Гранитчанин посмотрел на деда Рою своими ввалившимися глазами, озадаченно заморгал и напряженно задумался, силясь сообразить, что тот хотел сказать. И вдруг все понял.
— Ты прав! — сказал он и поднялся. — Ну, что ж, на том прощайте, а я пойду. Ума не приложу, куда могла подеваться эта скотина!
— Может, уж давно домой вернулась, сходил бы поглядел.
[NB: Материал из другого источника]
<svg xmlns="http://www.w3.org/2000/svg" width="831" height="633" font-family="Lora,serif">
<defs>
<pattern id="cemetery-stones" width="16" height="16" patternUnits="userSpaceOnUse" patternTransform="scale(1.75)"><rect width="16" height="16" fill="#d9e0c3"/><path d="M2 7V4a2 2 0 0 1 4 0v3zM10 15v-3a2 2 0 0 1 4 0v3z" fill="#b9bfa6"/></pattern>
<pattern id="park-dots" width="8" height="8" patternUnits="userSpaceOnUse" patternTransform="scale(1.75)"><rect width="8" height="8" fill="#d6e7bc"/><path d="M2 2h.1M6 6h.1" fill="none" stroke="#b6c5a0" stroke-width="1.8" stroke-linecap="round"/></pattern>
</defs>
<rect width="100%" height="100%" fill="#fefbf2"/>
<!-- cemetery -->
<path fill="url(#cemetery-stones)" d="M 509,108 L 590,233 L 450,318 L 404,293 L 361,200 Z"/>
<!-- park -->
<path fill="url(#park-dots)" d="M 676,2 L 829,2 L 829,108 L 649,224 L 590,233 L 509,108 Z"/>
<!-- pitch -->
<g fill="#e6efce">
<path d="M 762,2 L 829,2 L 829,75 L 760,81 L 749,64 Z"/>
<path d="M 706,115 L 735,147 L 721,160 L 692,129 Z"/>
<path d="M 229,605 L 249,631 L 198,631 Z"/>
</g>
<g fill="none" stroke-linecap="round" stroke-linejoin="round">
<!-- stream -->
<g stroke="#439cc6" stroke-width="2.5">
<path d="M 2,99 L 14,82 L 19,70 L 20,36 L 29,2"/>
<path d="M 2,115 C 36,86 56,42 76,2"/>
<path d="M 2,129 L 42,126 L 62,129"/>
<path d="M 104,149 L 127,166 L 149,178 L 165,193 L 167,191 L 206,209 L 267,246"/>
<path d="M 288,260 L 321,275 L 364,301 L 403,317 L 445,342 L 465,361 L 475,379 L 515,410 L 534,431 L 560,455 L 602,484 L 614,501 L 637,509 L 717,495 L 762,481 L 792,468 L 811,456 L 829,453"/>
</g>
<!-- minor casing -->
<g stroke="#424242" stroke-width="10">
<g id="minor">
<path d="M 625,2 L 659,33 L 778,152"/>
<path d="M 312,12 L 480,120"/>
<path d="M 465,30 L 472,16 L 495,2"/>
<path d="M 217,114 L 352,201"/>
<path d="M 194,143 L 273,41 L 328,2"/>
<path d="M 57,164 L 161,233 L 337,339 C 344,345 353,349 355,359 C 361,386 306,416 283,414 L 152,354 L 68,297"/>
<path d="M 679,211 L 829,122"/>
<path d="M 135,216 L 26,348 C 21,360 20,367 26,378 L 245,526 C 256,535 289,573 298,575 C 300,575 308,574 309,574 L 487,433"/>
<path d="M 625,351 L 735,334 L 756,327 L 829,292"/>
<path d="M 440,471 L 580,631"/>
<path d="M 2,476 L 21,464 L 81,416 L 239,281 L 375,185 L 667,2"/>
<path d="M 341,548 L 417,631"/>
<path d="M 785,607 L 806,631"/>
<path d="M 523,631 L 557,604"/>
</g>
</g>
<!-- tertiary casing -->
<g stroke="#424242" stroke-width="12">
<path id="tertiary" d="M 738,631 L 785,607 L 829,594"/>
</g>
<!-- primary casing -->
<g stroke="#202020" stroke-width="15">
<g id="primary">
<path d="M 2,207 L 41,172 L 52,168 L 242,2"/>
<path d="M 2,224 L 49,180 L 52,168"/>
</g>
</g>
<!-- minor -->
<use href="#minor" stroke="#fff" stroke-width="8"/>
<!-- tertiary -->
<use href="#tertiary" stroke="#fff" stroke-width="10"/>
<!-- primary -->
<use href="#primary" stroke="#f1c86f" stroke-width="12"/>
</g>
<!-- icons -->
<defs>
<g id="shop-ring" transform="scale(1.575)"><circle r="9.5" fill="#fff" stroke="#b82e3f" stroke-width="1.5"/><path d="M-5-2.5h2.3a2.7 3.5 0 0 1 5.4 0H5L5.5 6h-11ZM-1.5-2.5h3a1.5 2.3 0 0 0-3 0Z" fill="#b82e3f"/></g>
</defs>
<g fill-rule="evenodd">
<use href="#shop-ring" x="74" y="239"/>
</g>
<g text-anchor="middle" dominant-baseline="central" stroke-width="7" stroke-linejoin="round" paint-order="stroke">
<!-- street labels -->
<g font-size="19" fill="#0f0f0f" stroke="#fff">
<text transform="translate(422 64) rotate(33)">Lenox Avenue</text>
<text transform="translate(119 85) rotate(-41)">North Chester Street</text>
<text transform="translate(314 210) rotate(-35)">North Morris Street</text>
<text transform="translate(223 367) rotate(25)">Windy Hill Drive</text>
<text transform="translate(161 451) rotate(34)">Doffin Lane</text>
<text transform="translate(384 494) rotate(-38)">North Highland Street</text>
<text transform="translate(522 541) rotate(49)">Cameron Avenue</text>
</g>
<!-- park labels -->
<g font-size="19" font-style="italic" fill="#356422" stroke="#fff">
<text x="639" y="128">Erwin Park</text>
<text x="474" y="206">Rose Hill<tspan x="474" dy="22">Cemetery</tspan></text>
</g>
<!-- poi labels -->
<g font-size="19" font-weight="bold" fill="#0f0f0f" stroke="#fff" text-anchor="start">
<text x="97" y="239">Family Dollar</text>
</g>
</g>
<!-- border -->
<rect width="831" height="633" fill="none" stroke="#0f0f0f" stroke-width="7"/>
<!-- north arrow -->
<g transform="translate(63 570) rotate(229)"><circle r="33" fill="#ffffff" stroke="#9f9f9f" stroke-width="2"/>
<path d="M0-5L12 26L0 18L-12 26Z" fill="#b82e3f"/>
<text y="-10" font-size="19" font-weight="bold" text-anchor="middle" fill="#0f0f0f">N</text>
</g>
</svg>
— И то! А мне и невдомек. Может, и впрямь на мое счастье — приду домой, а она там. Ну, пойду! — сказал он, повернулся и мгновенно исчез в тумане.
Перевод Б. Ростова.
НАШЕНСКИЕ РЕБЯТА
Кругом, куда ни взглянешь, равнина задыхается от зноя. Земля жаждет дождя. Сухо шелестят сожженные солнцем кукурузные листья. В истоптанном жнивье ни единой зеленой травинки. Пыль в колеях горяча, как пепел из только что прогоревшей печи. На придорожных кустах дрожат дымчатые листья. Одинокая птичка с тихим щебетанием носится на ослабевших крыльях над пересохшим руслом реки. Только просо на бахче деда Ивана все выше тянет свои метелки, и зернышки его зарумяниваются. Дед Иван Смок сидит у шалаша, широко расставив ноги, без шляпы, в расстегнутой рубахе, с засученными рукавами и плетет из лозы корзинку. Позади, под тенью груши, стоит старая разбитая таратайка. К правому ее колесу привязана огромная овчарка. Она лежит, опустив голову на передние лапы, и тяжело дышит, высунув язык. Слева стоит осел Смока со спутанными ногами. Он тянется к бахче, усеянной мраморными арбузами, покрытыми серебряной пыльцой, и тащит за собой таратайку вместе с собакой. У самых ног Смока в глубокой яме копошится что-то живое. Время от времени старик бросает туда арбузные корки. «Что-то живое» встречает их ликующим хрюканьем. Вдоль плетей большая дорога. Она пересекает жаркую равнину и ползет к прохладным горам. По дороге бежит откормленная гнедая лошадка, быстро перебирая запыленными копытами, похожими на белые сапожки. Она тащит за собой размалеванную тележку, и та скрипит, повизгивает и поет на все голоса. В тележке дремлет, покачиваясь, человек в заштопанной, пропотевшей рубахе и почерневшей соломенной шляпе без ленты.